▸ **MATERIAL FOR THIS TASK**:
+ + + +

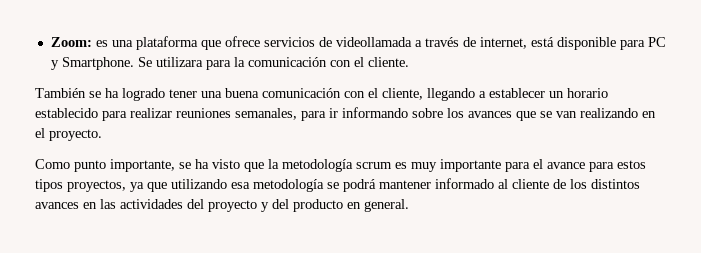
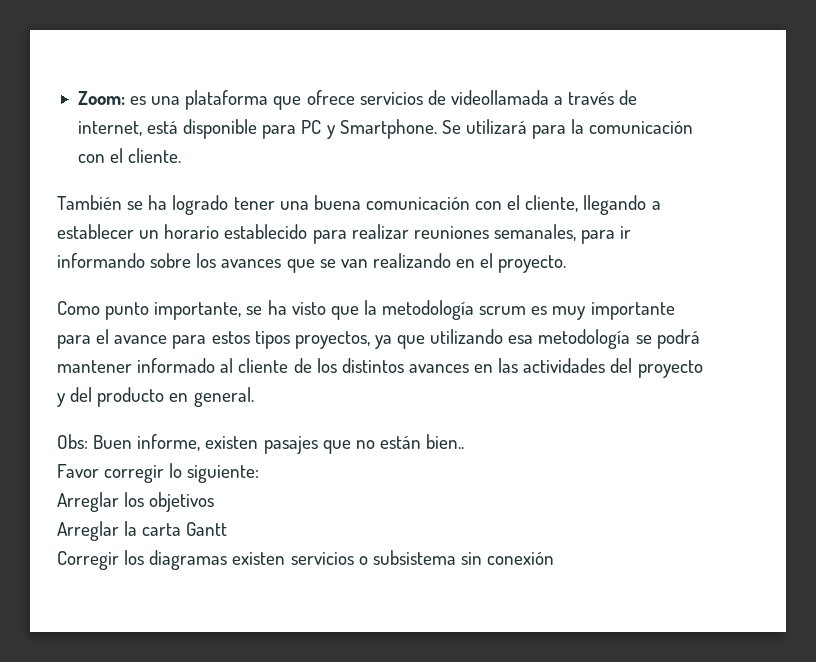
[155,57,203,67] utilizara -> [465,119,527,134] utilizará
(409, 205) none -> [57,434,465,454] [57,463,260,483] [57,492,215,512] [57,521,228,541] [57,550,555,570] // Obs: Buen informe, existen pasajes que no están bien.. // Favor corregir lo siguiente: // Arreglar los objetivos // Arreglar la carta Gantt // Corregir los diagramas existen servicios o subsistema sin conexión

+ + + +

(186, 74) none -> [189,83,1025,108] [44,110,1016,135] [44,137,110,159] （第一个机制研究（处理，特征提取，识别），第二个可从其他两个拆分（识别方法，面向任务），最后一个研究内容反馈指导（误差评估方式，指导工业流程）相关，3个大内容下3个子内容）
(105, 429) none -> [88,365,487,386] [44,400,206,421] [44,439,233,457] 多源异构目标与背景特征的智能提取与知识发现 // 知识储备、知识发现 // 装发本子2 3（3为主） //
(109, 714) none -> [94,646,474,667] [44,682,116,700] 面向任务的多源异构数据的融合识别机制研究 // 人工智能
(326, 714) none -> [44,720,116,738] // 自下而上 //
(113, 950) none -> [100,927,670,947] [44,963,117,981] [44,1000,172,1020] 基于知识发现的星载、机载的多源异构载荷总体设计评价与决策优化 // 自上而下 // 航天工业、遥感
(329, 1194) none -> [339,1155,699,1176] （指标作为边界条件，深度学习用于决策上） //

+ + + +

▸ **WHAT YOU NEED TO DO**:
In the listing above, transcribe exactly everything from the line containing "(326, 714) none" down to the line containing "(329, 1194) none", including both and nothing more.

▸ **SOLUTION**:
(326, 714) none -> [44,720,116,738] // 自下而上 //
(113, 950) none -> [100,927,670,947] [44,963,117,981] [44,1000,172,1020] 基于知识发现的星载、机载的多源异构载荷总体设计评价与决策优化 // 自上而下 // 航天工业、遥感
(329, 1194) none -> [339,1155,699,1176] （指标作为边界条件，深度学习用于决策上） //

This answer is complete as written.